Okazało się, że zgodność w udzielanych odpowiedziach i rozwiązywanych zadaniach wyniosła aż 85 procent, gdy zestawiono rezultaty uzyskane przez człowieka i maszynę. Oczywiście nietrudno sobie wyobrazić, jak taka technologia mogłaby zostać wykorzystana w niewłaściwy i szkodliwy dla społeczeństwa sposób. Z drugiej strony, bez wątpienia istnieje też szereg potencjalnych korzyści wynikających z wdrożenia opisywanego podejścia.
Sztuczna inteligencja jest w stanie stworzyć cyfrową replikę człowieka w oparciu o informacje zebrane w czasie trwającego dwie godziny wywiadu z daną osobą. Osiąga przy tym aż 85-procentową skuteczność
Według członków zespołu stojącego za ostatnimi ustaleniami modele naśladujące ludzi mogłyby sprawdzić się chociażby w odniesieniu do oceny skuteczności polityk zdrowia publicznego, zrozumienia reakcji na wprowadzanie produktów na rynek czy symulowania odpowiedzi na ważne wydarzenia społeczne. Tym sposobem można byłoby zdecydowanie mniejszym kosztem oceniać przydatność wybranych rozwiązań.

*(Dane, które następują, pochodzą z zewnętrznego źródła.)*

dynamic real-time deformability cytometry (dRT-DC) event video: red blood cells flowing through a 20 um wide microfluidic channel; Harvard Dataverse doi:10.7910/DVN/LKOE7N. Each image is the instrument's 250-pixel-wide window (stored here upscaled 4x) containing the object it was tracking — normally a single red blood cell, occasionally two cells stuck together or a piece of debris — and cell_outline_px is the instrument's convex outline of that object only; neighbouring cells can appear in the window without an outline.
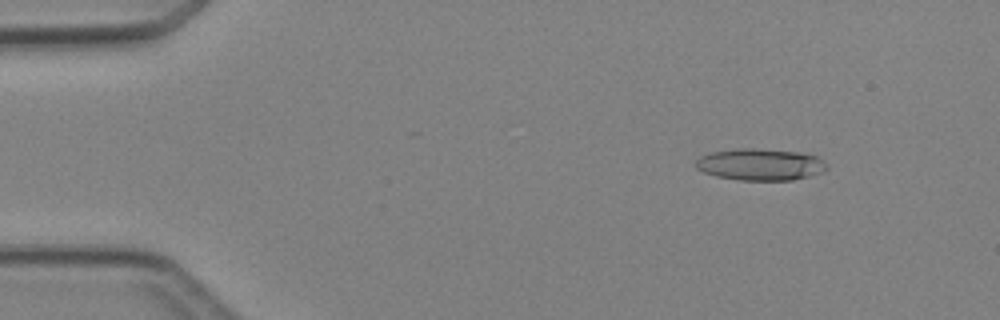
{"species": "Egyptian fruit bat (a non-hibernating species)", "species_latin": "Rousettus aegyptiacus", "temperature_condition": "cold", "stored_images_in_passage": 5, "camera_frame_rate_fps": 3000, "um_per_image_px": 0.085, "animal": {"sex": "female"}, "frame": {"image": 1, "passage_image": 2, "time_ms": 1.333, "image_size_px": [1000, 320], "cell_outline_px": [[828, 168], [824, 172], [792, 180], [740, 180], [716, 176], [704, 172], [696, 168], [696, 160], [700, 156], [712, 152], [736, 148], [756, 148], [800, 152], [816, 156], [824, 160], [828, 164]], "centroid_in_image_um": [64.65, 13.97], "position_along_channel_um": 20.3, "area_um2": 24.39}}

Jakie tematy były poruszane w czasie wywiadów poświęconych uczestnikom badania? Byli oni pytani o historie swojego życia, wyznawane wartości bądź opinie na temat przytoczonych problemów społecznych. Później zebrane informacje posłużyły do stworzenia modeli opartych na sztucznej inteligencji, które miały jak najwierniej odwzorowywać sylwetki ludzkich pierwowzorów oraz skutecznie przewidywać ich punkt widzenia w odniesieniu do nowych zagadnień.
Czytaj też: Sztuczna inteligencja precyzyjnie określa zasięg Cybertrucka. Ta technologia wstrząśnie elektrykami
Ten ostatni aspekt, tj. skuteczność sztucznej inteligencji, różnił się w zależności od zadania. O ile modele świetnie radziły sobie z udzielaniem odpowiedzi na pytania dotyczące osobowości czy postaw społecznych, tak zdecydowanie gorzej wypadały w przewidywaniu zachowań w grach interaktywnych obejmujących podejmowanie decyzji ekonomicznych. Przed wdrożeniem tej technologii na pełną skalę bez wątpienia potrzebne będą narzędzia pozwalające na uniknięcie nieprzyjemnych konsekwencji wynikających z nadużyć. Już obecna ilość wszelkiego rodzaju “fejków” generowanych przez sztuczną inteligencję może szokować, a co dopiero będzie, gdy trudno będzie odróżnić prawdziwego człowieka od cyfrowego?